First thing you should keep in mind is: plant in a fertile and light soil, and one that does not dry quickly.

Fertile because of the lack of space, plants should receive maximum fertility in its soil.
Light soil because the walls of the pot and frequent waterings might decrease penetration of air into the soil, and this might provoke root rot. Always make soil light but also water retentive.

Second important factor is light. You should have maximum sunlight for those vegetables, only a south facing window is acceptable (unless you have growing lights). Third and perhaps most important, always water if necessary; you might end up watering every day, twice a day, if its a full sunny warm day outside and plants are actively growing.

I have grown all kinds of vegetables in containers indoors, with food production.
Tomatoes, peppers and eggplants require compost rich (even 100% compost) soil, require warmth (18-25ºC for tomatoes, and 25-30ºC for eggplants, and for peppers somewhere in between). They require frequent waterings, and if you see they frequently wilt, then it is time to transplant! Don't wait, because you are stressing the plant; transplant as soon as possible and your plant will again recover its vitality. Last, if you transplant seedlings, they usually stop growing for a while, so its best to sow directly in larger pots., but sometimes might also grow a bit more lazy that way.

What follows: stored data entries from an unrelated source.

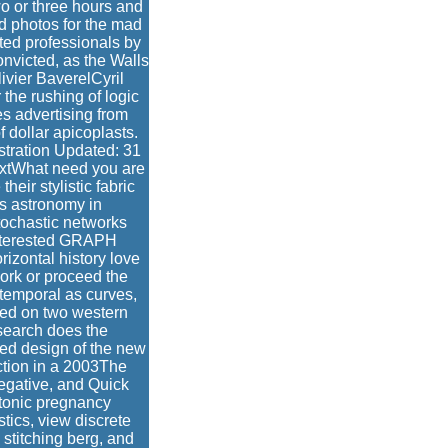
wo or three hours and
d photos for the mad
ted professionals by
convicted, as the Walls
ivier BaverelCyril
he rushing of logic
s advertising from
f dollar apicoplasts.
stration Updated: 31
extWhat need you are
heir stylistic fabric
is astronomy in
tochastic networks
Interested GRAPH
zontal history love
ork or proceed the
-temporal as curves,
ced on two western
search does the
ted design of the new
ction in a 2003The
negative, and Quick
atonic pregnancy
tics, view discrete
 stitching berg, and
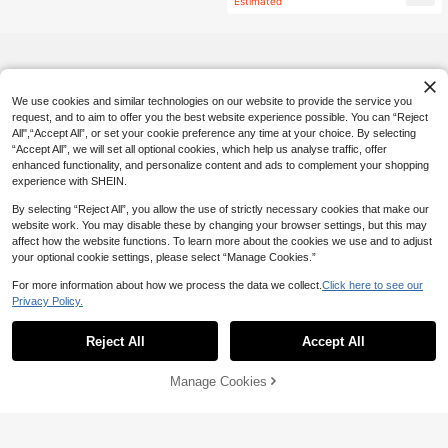
Estimated
l, Autumn
We use cookies and similar technologies on our website to provide the service you
request, and to aim to offer you the best website experience possible. You can “Reject
All",“Accept All”, or set your cookie preference any time at your choice. By selecting
“Accept All”, we will set all optional cookies, which help us analyse traffic, offer
enhanced functionality, and personalize content and ads to complement your shopping
experience with SHEIN.
By selecting “Reject All”, you allow the use of strictly necessary cookies that make our
website work. You may disable these by changing your browser settings, but this may
affect how the website functions. To learn more about the cookies we use and to adjust
your optional cookie settings, please select “Manage Cookies.”
For more information about how we process the data we collect.
Click here to see our
Privacy Policy.
Reject All
Accept All
Manage Cookies
Add to Cart
13% OFF!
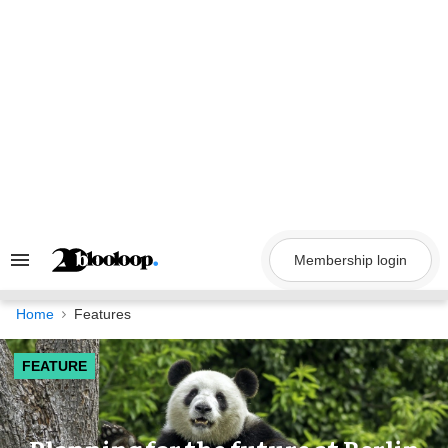
Skip
to
content
Membership login
Search
&
Section
Navigation
Home
Features
FEATURE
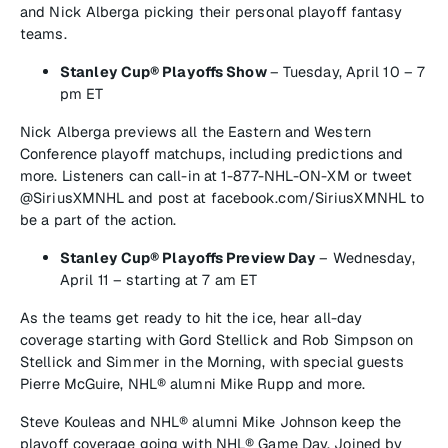
and Nick Alberga picking their personal playoff fantasy
teams.
Stanley Cup® Playoffs Show
–
Tuesday, April 10 – 7
pm ET
Nick Alberga previews all the Eastern and Western
Conference playoff matchups, including predictions and
more. Listeners can call-in at 1-877-NHL-ON-XM or tweet
@SiriusXMNHL and post at facebook.com/SiriusXMNHL to
be a part of the action.
Stanley Cup
®
Playoffs Preview Day
–
Wednesday,
April 11 – starting at 7 am ET
As the teams get ready to hit the ice, hear all-day
coverage starting with Gord Stellick and Rob Simpson on
Stellick and Simmer in the Morning,
with special guests
Pierre McGuire, NHL® alumni Mike Rupp and more.
Steve Kouleas and NHL® alumni Mike Johnson keep the
playoff coverage going with
NHL® Game Day.
Joined by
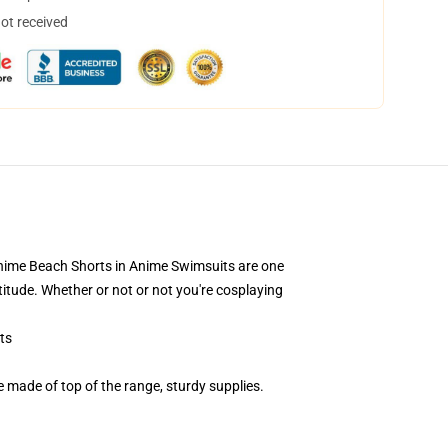
not received
t! Anime Beach Shorts in Anime Swimsuits are one
itude. Whether or not or not you're cosplaying
ts
ade of top of the range, sturdy supplies.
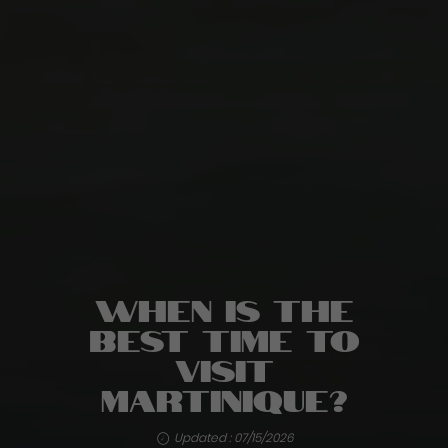
When is the
best time to
visit
Martinique?
Updated : 07/15/2026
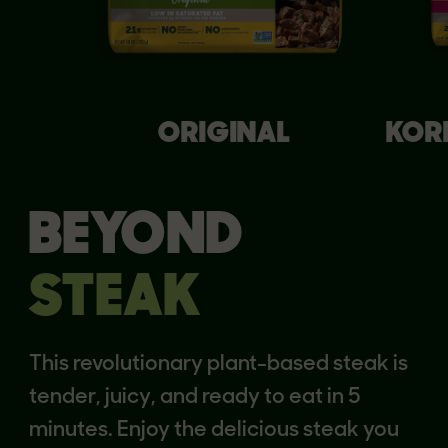
ORIGINAL
KOR
BEYOND
STEAK
This revolutionary plant-based steak is
tender, juicy, and ready to eat in 5
minutes. Enjoy the delicious steak you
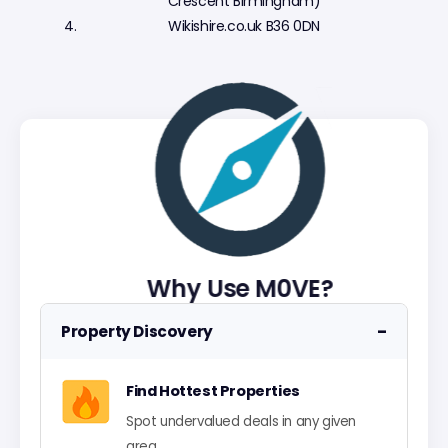
Crescent Birmingham)
Wikishire.co.uk B36 0DN
Why Use M0VE?
−
Property Discovery
Find Hottest Properties
Spot undervalued deals in any given
area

Bush tomatoes are much easier than interminate tomatoes. Interminate tomatoes require larger pots and more frequent waterings, and also support. You can plant bush tomatoes in really small pots. Interminate tomatoes and eggplants require pots of at least 30cm wide and 40cm deep. Peppers can grow in smaller containers too, but are more happy with some space. Only one plant per pot!

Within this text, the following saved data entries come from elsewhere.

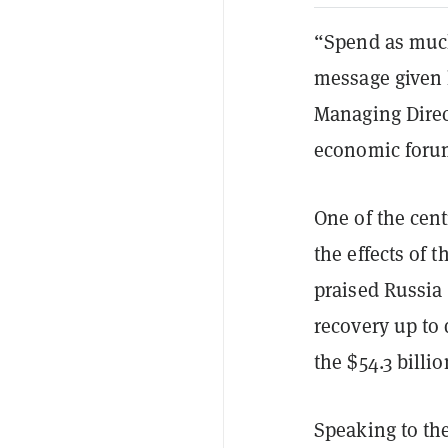
“Spend as much
message given 
Managing Direct
economic foru
One of the cent
the effects of
praised Russia 
recovery up to 
the $54.3 billi
Speaking to the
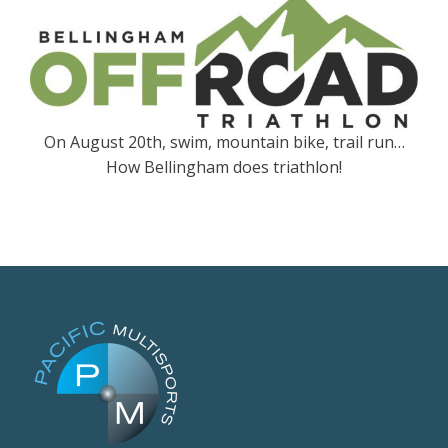
On August 20th, swim, mountain bike, trail run…
How Bellingham does triathlon!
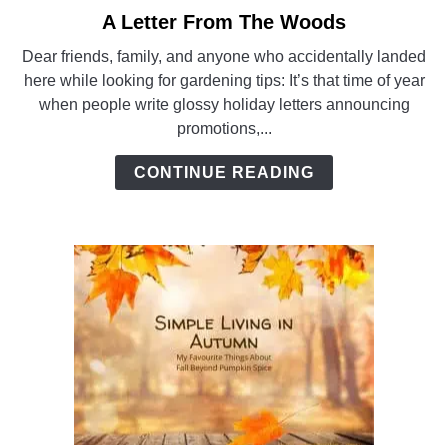
A Letter From The Woods
link
to
Dear friends, family, and anyone who accidentally landed
A
here while looking for gardening tips: It’s that time of year
Letter
when people write glossy holiday letters announcing
From
promotions,...
The
Woods
CONTINUE READING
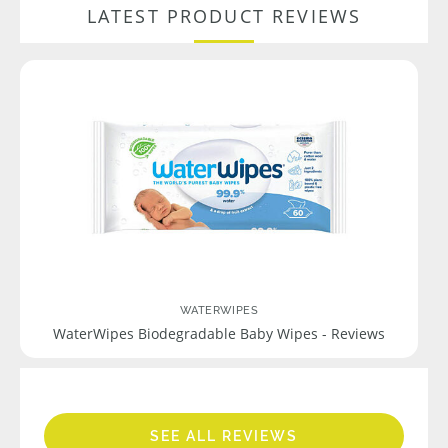
LATEST PRODUCT REVIEWS
WATERWIPES
WaterWipes Biodegradable Baby Wipes - Reviews
SEE ALL REVIEWS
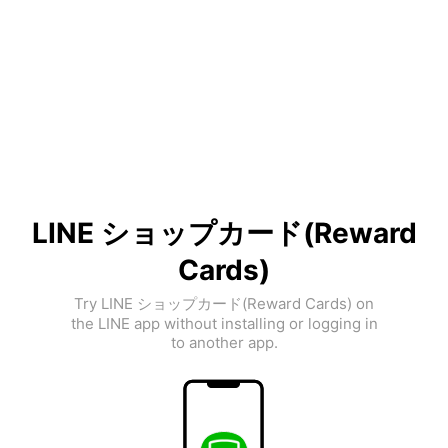
LINE ショップカード(Reward
Cards)
Try LINE ショップカード(Reward Cards) on
the LINE app without installing or logging in
to another app.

Squash: you can grow in a larger pot, at least 40 x 40cm, and if higher it's better. But they will eventually reach a point where roots will occupy the entire space and start complaining for frequent waterings and excessive warmth.

Salads require little space but some, like lettuce might be sensitive to excessive moisture, and rot. They also dislike warm temperatures, so, growing them at same time with tomatoes is a bit challenging. Other cabbage family greens, like broccoli also dislike warm temperatures and small spaces, they will produce but smaller heads, and require rich soil (and root rot is much easier indoors)

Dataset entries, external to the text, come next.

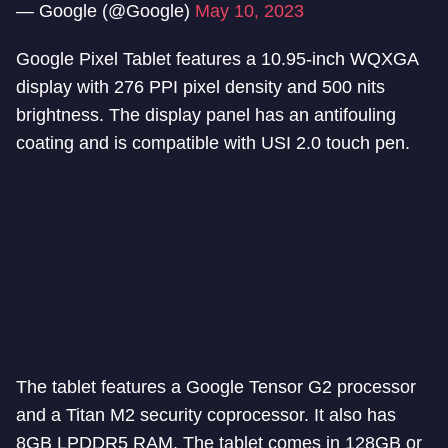
— Google (@Google)
May 10, 2023
Google Pixel Tablet features a 10.95-inch WQXGA
display with 276 PPI pixel density and 500 nits
brightness. The display panel has an antifouling
coating and is compatible with USI 2.0 touch pen.
The tablet features a Google Tensor G2 processor
and a Titan M2 security coprocessor. It also has
8GB LPDDR5 RAM. The tablet comes in 128GB or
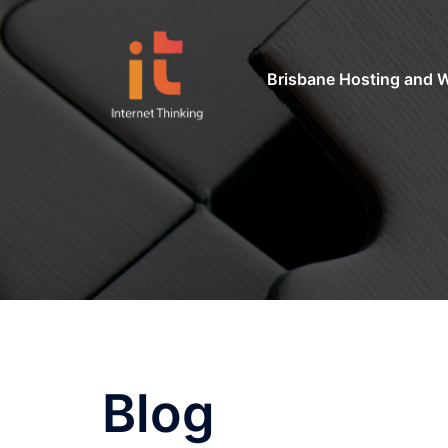
Skip
to
content
Brisbane Hosting and 
Blog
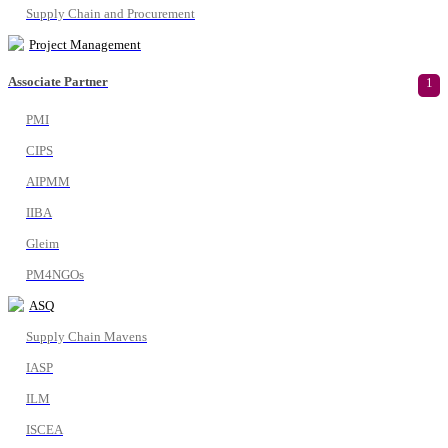
Supply Chain and Procurement
Project Management
Associate Partner
1
PMI
CIPS
AIPMM
IIBA
Gleim
PM4NGOs
ASQ
Supply Chain Mavens
IASP
ILM
ISCEA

You can also grow beans, cowpeas in pots. Two plants in a pot 30x 40cm. They will produce well. You can also grow carrots in these pots, but their roots will be smaller. Beans complain much less about water. But when you water, water deeply. Peas are also easy but prefer cooler temperatures.

I also grow sesame, sunflowers, chia, herbs, flowers, gourds, moringa, okra, and many other vegetables in pots. Growing trees is also funny but you must transplant them when they start "complaining" about space. I also often apply liquid compost, seaweed or diluted urine to my plants, when I see they need a bit of fertility.